By Sammi Sontag
At a Tanyard neighborhood meeting held at the Corinne Jones Resource Center Thursday evening, Pensacola City Councilwoman Jewel Cannada-Wynn listened to her constituents as they spoke about her district’s recent flooding.
Though the submerged west side of Pensacola was not supposed to be the dominant agenda topic, it became consequential as agitated residents spoke out about the recent storm water overflow.
“My land didn’t flood when Pensacola was hit with heavy rain, but the street did and the sewer was breached,” said Dr. Gloria Horning, who lives on DeVilliers Street. “I’ve been asking you since last year to address this problem, and I think now is the time to fix it.”
Pensacola has taken on 18 inches of rain over a 21-day span, which a sizeable amount of rainfall even for June, Assistant City Administrator Keith Wilkins told the residents.
Complaints were made regarding the stormwater pond on Government Street that is expected to be completed later this summer. Some Tanyard residents expressed concerns that retention pond failed to reduce high water levels and may have added to the flooded the streets.
“The stormwater pond will not necessarily solve all the issues,” Cannada-Wynn said. “And when you’ve had the volume of rain that we’ve had, the lower areas are going to have drainage issues. That’s just a part of having heavy rain.”
She added, “But my next step is to go back and review the city’s drainage improvement plan.”

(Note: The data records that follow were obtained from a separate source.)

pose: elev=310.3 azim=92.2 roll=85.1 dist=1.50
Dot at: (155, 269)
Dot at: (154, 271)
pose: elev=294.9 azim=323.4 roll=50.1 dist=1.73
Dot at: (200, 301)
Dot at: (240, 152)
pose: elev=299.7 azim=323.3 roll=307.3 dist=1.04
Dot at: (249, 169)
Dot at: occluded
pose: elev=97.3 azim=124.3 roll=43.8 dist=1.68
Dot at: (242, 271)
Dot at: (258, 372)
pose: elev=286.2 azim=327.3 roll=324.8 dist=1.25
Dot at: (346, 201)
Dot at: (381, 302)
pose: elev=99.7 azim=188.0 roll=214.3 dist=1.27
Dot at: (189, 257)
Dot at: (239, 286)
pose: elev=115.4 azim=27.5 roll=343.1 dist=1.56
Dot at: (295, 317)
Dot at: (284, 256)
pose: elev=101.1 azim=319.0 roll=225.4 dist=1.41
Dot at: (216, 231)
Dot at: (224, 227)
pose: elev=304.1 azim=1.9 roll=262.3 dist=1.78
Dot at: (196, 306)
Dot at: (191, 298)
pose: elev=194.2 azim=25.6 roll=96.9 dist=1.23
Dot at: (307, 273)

The councilwomen said after she looks over the improvement plan, she will then try to work with the city staff and determine how to ultimately fix the storm water problem.
Laurie Murphy, executive director for Emerald Coastkeepers and certified drain water specialist, said the issues with flooding and drainage in Pensacola can be attributed to low-lying land and storm water pipes that do meet the current development standers. She suggested a solution.
“By raising the city’s roads and adjusting the storm water inlets, which you know is going to take some money, we would be able to reduce a lot of drainage issues and mosquitos and even prevent overflows of rain water,” she said.
Murphy added, “I think this is something that should be addressed with the city. And I am willing to talk with anyone here in Pensacola about locating grant money or involving state funds, anything we need to do to pay for this project and solve the storm water issue.”
Inweekly spoke with Councilwoman Cannada-Wynn and Dr. Horning after the meeting.
“We’re just not getting answer about this issue. The city blames ECUA, and ECUA blames the city for the problems, but we really just need someone to address the problem right now,” Horning told Inweekly,
“We’ll start by surveying the area to see which portions of the district continually go under after getting normal amounts of rain during the stormy season, ” said Cannada-Wynn. “We also need to look into drain replacement and how that will work, then bring it up with the Mayor, then the public.”